Russia's top prosecutor has announced that the deceased Magnitsky will be put back on trial in January, with his mother standing in for him, even though such a posthumous trial is of dubious legality and has no precedents in Russian law.
"Official behavior in the Magnitsky case is bizarre. They seem convinced that it's all a humiliation of Russia, though there is serious evidence that has been gathered by foreigners about the case, who were basically doing the work that our investigators should have done," says Viktor Kremeniuk, deputy director of the official Institute of USA-Canada Studies in Moscow.

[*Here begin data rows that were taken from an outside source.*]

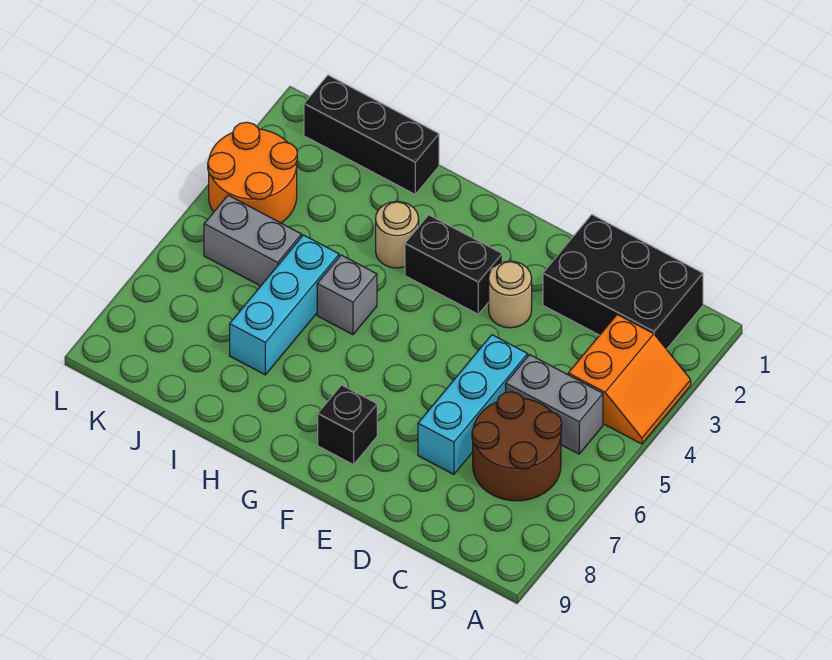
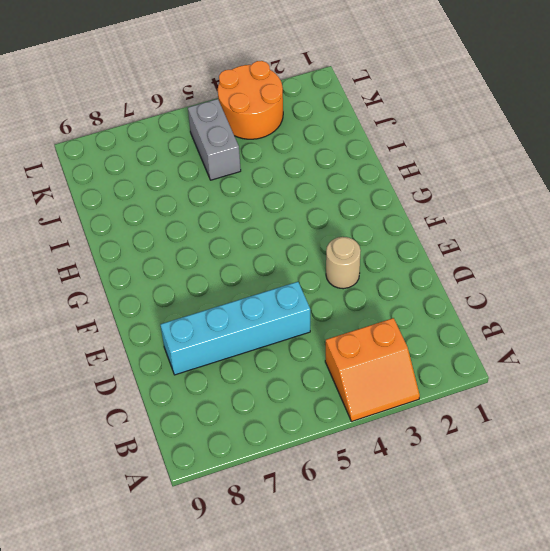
cyan brick D5:D8 level 1 -> cyan brick D5:D7 level 1
none -> black brick B1:D2 level 1
none -> grey brick B5:C5 level 1
none -> brown round brick B6:C7 level 1

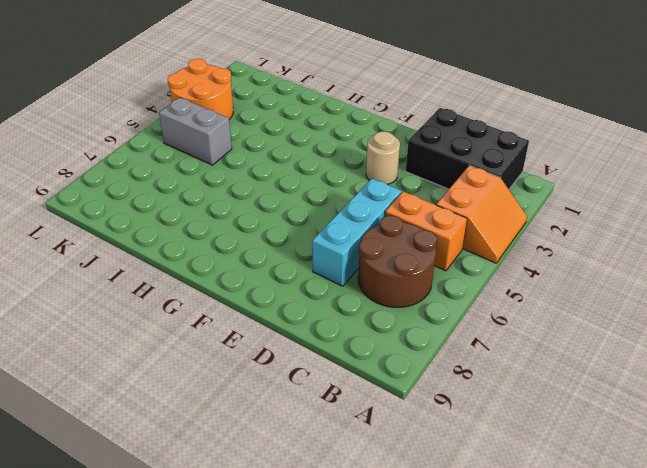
orange brick B5:C5 level 1 -> grey brick B5:C5 level 1
none -> black brick F3:G3 level 1
none -> black brick F8 level 1
none -> tan round brick H3 level 1

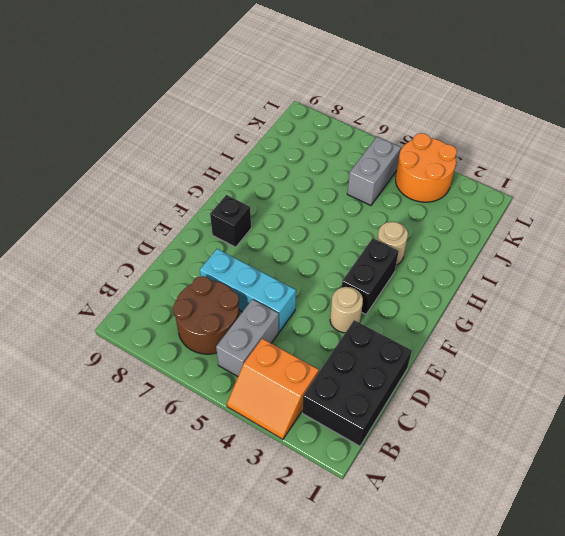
none -> grey brick H5 level 1
none -> black brick I1:K1 level 1
none -> cyan brick I5:I7 level 1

Magnitsky's former boss and head of Hermitage Capital, Bill Browder, has spent the past three years bankrolling private investigators and lobbying foreign governments to enact legislation like the Magnitsky List. He has compiled a 75-page report which summarizes what looks like a devastating case against an alleged crime organization inside Russia's government and the systematic efforts of the Kremlin to protect it.
'A positive step'
"The Magnitsky Act is a positive step; for the first time international legal sanctions are targeting Russian human rights violators," says Yevgeny Ikhlov, an expert with For Human Rights, a grassroots Moscow-based coalition.
"It means that the international community is starting to recognize that the routine conspiracies against justice practiced by Russian officials represent a threat beyond the borders of Russia," he adds.
But Sergei Markov, vice rector of the Plekhanov Economic University in Moscow and a frequent adviser to President Putin, argues that the US has started a diplomatic fight with the Magnitsky Act that can only befoul the relationship and block any productive outcomes in the Magnitsky case.
"An insult has to be answered," he says. "The US law violates the presumption of innocence concerning a number of Russian state officials, it expresses a lack of trust toward the Russian legal system, and there is considerable fear that the number of people added to the list will keep growing.... What worries me most is that this the Magnitsky Act might start a chain of negative reactions."